Are there any big differences about how one plays when starting this late? I fired up one game just to see, and found out:
  1. Everybody has all the religious techs, so nobody can found one. Religion (and the Apostolic Palace, yay!) are out of the game -- but so is Theocracy since without a state religion it's useless.
  2. At least at Noble, you start with 3 settlers on the same square, 3 riflemen, 2 workers, and 2 explorers. I imagine the settlers need to sit tight until you find some good sites, so only the first can settle quickly.
  3. I now understand that "available for free on XX or later starts" means your cities have those buildings immedately. I notice there are no free culture-generating buildings, so I imagine Library is a big priority!
Civilizations with late-game UU and UB include:
  • America: SEAL and Mall
  • Germany: Panzer and Assembly Plant
  • Russia: Cossack might obsolete relatively soon, but Research Institute might be good.
  • England: You'd have Redcoats right at the start! And Stock Exchange gives an extra 15% commerce over that of a bank (50%).
Anything else?

If I started at Renaissance instead, there's one fewer settler, and Gunpowder can be researched immediately -- so civs with gunpowder-based UUs could build them soon; in an Industrial start the Musketman replacements would be obsolete:
  • France: Musketeer. The Salon gives a free artist, which would help with border pops and a cultural VC.
  • Ethiopia. I've heard people rave over Oromos. The Stele would be obsolete.
  • Ottomans: Janissaries. The Hammam is free, and still gives +2 happy along with the +2 health.
 
I've played a few late start games and there are a few things that I have found:

1) Do your recon early using all the units that you have and pick city sites that have the important resources: iron, coal, oil, preferably 2 or 3 of corn, wheat, or rice, and some happy resources.

2) Caste system and Mercantilism early are really good since you can have really quick great people, especially with PHI leaders. Get a great engineer (to help with wonders), a great scientist for an academy, and a great artist for bombing. Late start games are the only ones in which I find that a GA's culture bomb is really useful. Don't forget to change your civics on the very first turn!

3) Razing and re-settling cities is usually preferable to capturing them unless they have wonders or possible shrines. This way you don't have to rebuild the free buildings.

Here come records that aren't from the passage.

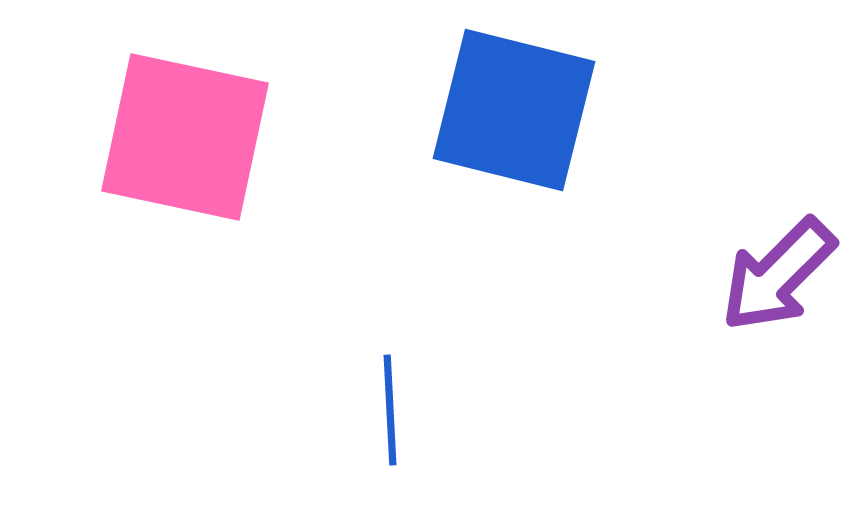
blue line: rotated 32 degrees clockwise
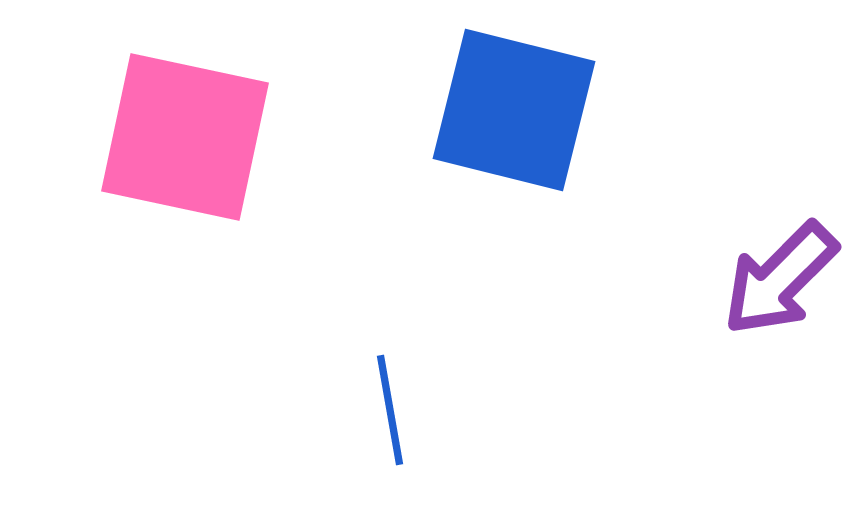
purple arrow: moved 2 px right, 4 px down
blue line: rotated 7 degrees counterclockwise
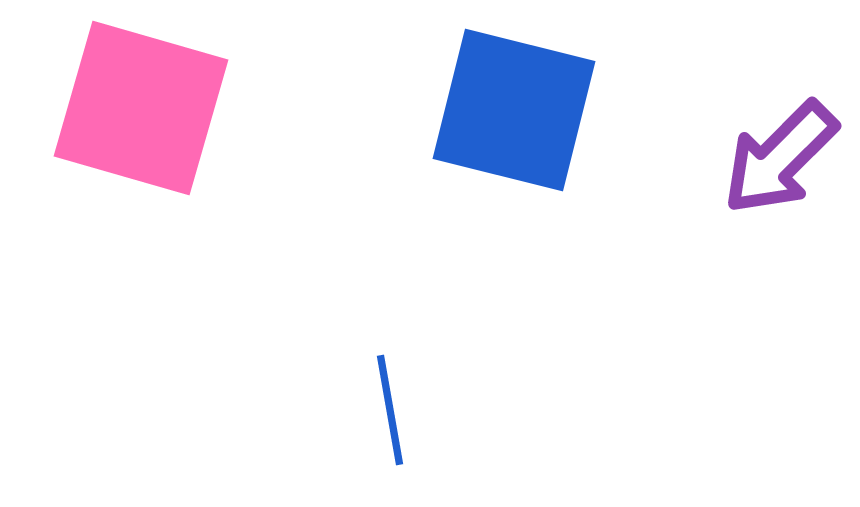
pink square: moved 44 px left, 29 px up; rotated 4 degrees clockwise
purple arrow: moved 121 px up
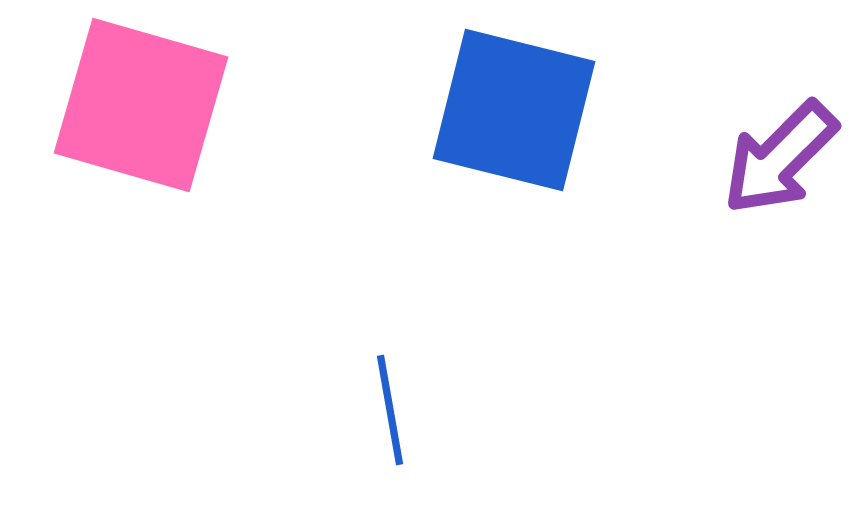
pink square: moved 3 px up
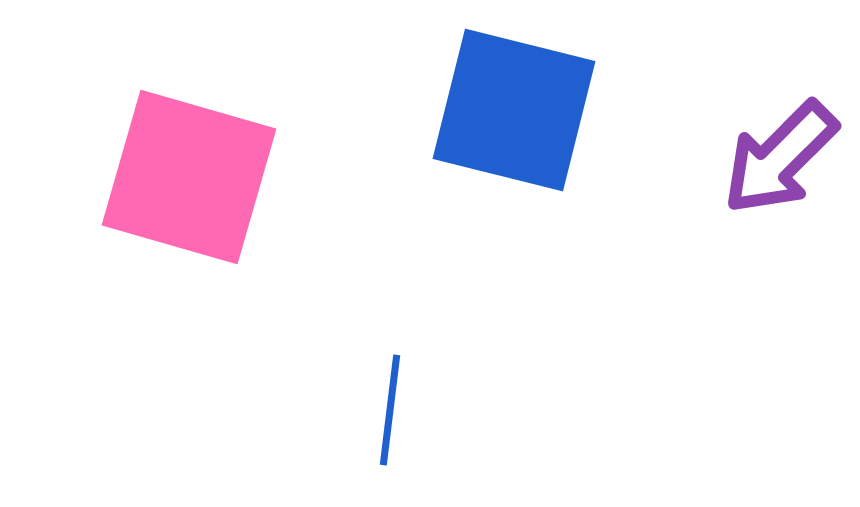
pink square: moved 48 px right, 72 px down
blue line: rotated 17 degrees clockwise
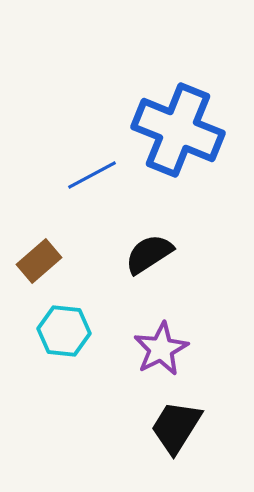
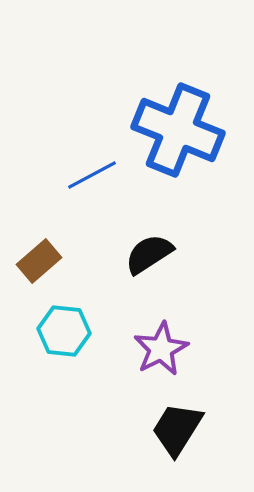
black trapezoid: moved 1 px right, 2 px down
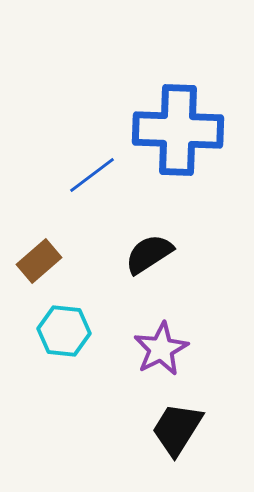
blue cross: rotated 20 degrees counterclockwise
blue line: rotated 9 degrees counterclockwise
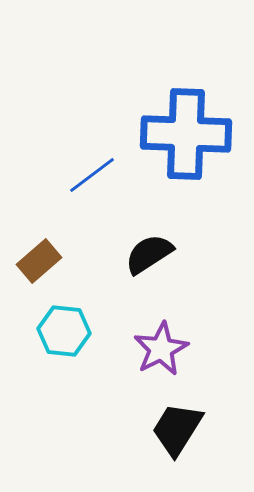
blue cross: moved 8 px right, 4 px down
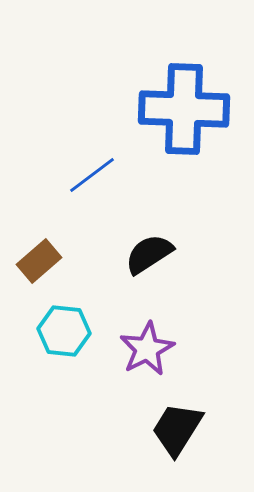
blue cross: moved 2 px left, 25 px up
purple star: moved 14 px left
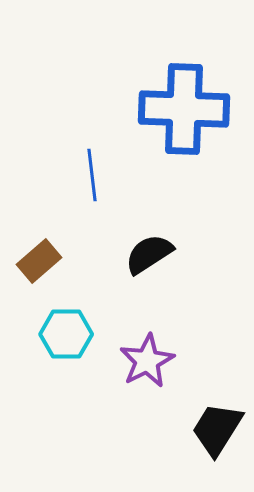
blue line: rotated 60 degrees counterclockwise
cyan hexagon: moved 2 px right, 3 px down; rotated 6 degrees counterclockwise
purple star: moved 12 px down
black trapezoid: moved 40 px right
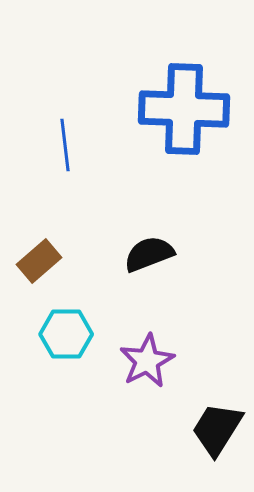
blue line: moved 27 px left, 30 px up
black semicircle: rotated 12 degrees clockwise
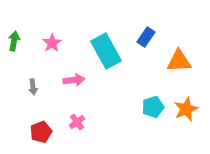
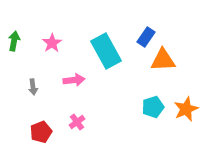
orange triangle: moved 16 px left, 1 px up
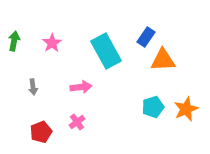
pink arrow: moved 7 px right, 7 px down
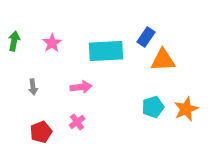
cyan rectangle: rotated 64 degrees counterclockwise
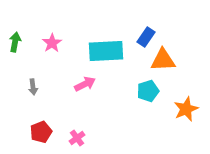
green arrow: moved 1 px right, 1 px down
pink arrow: moved 4 px right, 3 px up; rotated 20 degrees counterclockwise
cyan pentagon: moved 5 px left, 16 px up
pink cross: moved 16 px down
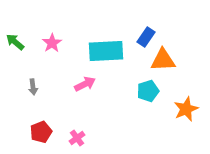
green arrow: rotated 60 degrees counterclockwise
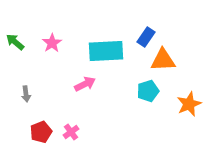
gray arrow: moved 7 px left, 7 px down
orange star: moved 3 px right, 5 px up
pink cross: moved 6 px left, 6 px up
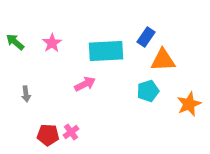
red pentagon: moved 7 px right, 3 px down; rotated 25 degrees clockwise
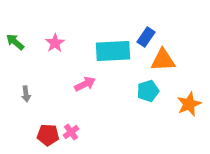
pink star: moved 3 px right
cyan rectangle: moved 7 px right
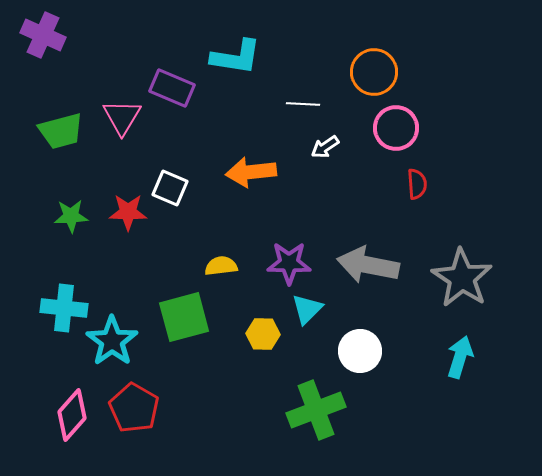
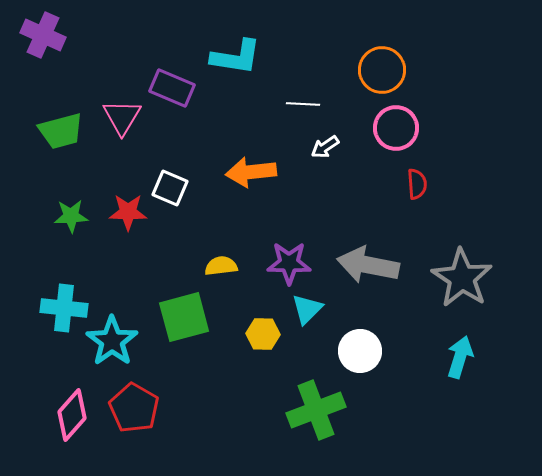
orange circle: moved 8 px right, 2 px up
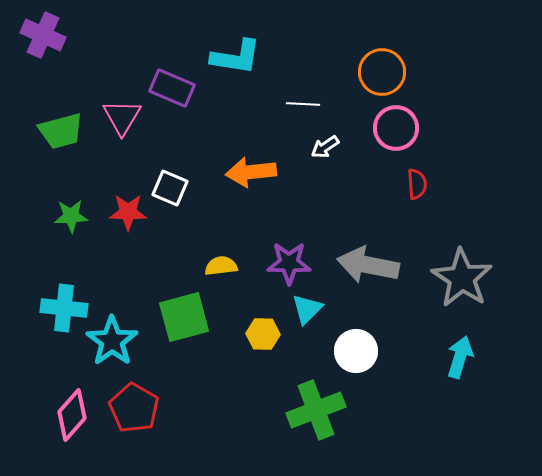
orange circle: moved 2 px down
white circle: moved 4 px left
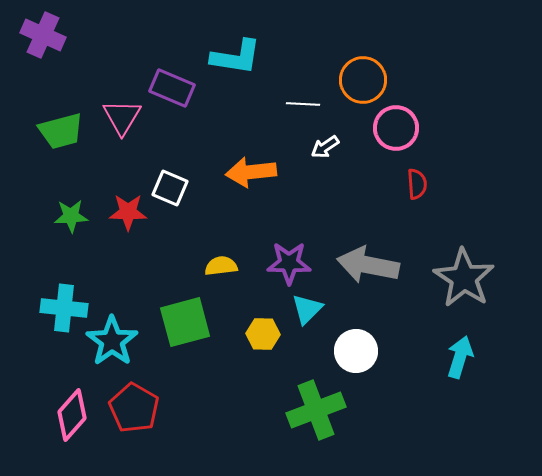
orange circle: moved 19 px left, 8 px down
gray star: moved 2 px right
green square: moved 1 px right, 5 px down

4) The race for wonders is especially intense early so pick your important ones carefully and build them ASAP, even using your GE.

NPM
 
I have done this many times. I usually use Germany on a Renasaise (spelling) start. This way I can get settled and have a good empire with large production by the time I hit Assembly Line. I then spam assembly plants and power and go straight for panzers. Then I steamroll the rest of the world and always destroy Shaka. (I had a bad experience with him once so I always put him in my games and I destroy him even if it means I lose the game. One time I lost because I spent so much time destroying him that I fell behind but it was worth it.)

Also, the speed difference with marathon is important. I do not recommend doing this on normal because teh AI will destroy you on higher levels by getting everything good. Marathon or maybe epic is important.
 
played some renaissance starts lately, but with pericles. getting border pops is usually not the problem with caste system at start, but the fast library and university is nice, to get your science rolling. I found this is important because you need so much hammers for expansion (settlers are quite expensive).
Change all your civics right at start, so you get 3 or more turns to move your settlers around. Taking pacifism is nice together with merc, because an religion is nearly guaranteed (and you start with just a few troops, so low upkeep).
 
religions get randomly founded after a couple turns
not sure how they get distributed since I only tried it in 1v1
 
I've been figuring it's only fair to pick units with decent late-game UUs and UBs, but that removes some of the surprise factor. So, do you think a start with random opponents makes for a reasonably fair game? or are, say, the Egyptians, at a significant disadvantage? (War Chariot, long since obsolete, and Obelisk, obsolete after Astronomy, which is available soon after Renaissance start and already known with an Industrial start.)

BTW first game started, with Lincoln.
 
I made a few observations after terminating my first Renaissance start game. I'm replicating them here since they might be of general interest:

What I've learned:
  • If you have early access to iron and horses, your knights can stomp anybody on your continent. For a game to be any fun you have to limit how much of your opposition is on the same continent. Maybe I should try a Standard map with 3 continents? or an Islands map? After all, stomping somebody at the start is fun, even if you want to postpone most warring until your UU is available.
  • Tech rate is incredibly slow compared with what we're all used to at this point in history with an Ancient start. Don't go Epic like I did; things are already too slow to be fun.
  • Education is available right from the start. Go for one of the other techs, e.g. gunpowder, build libraries and run scientists for a GS, and bulb the sucker. After that you should be able to win the Liberalism race -- unless, of course, an AI had the same strategy; anybody know enough about how the AI strategizes in this game?
  • With less than 6 opponents it looks like you have a really good chance of having a religion in a few turns -- or two in my case on a Small map.
  • Run Mercantilism at the start so you can run one specialist per city immediately -- maybe a GS in one and a GE in the second? If you choose differently in each city you could time which one happened first by running the specialist you wanted first in a city built at least one turn before the other, or, if you somehow founded both in the same turn, run the "citizen" specialist in the lower-priority one for a single turn. Or, of course, multiple scientists after a library if that's the one you wanted first. If you want both, the GS is much easier to get "second" because you can run lots of scientists with libraries or Caste System.
  • Serfdom is definitely useful during the initial phase of infrastructure-building.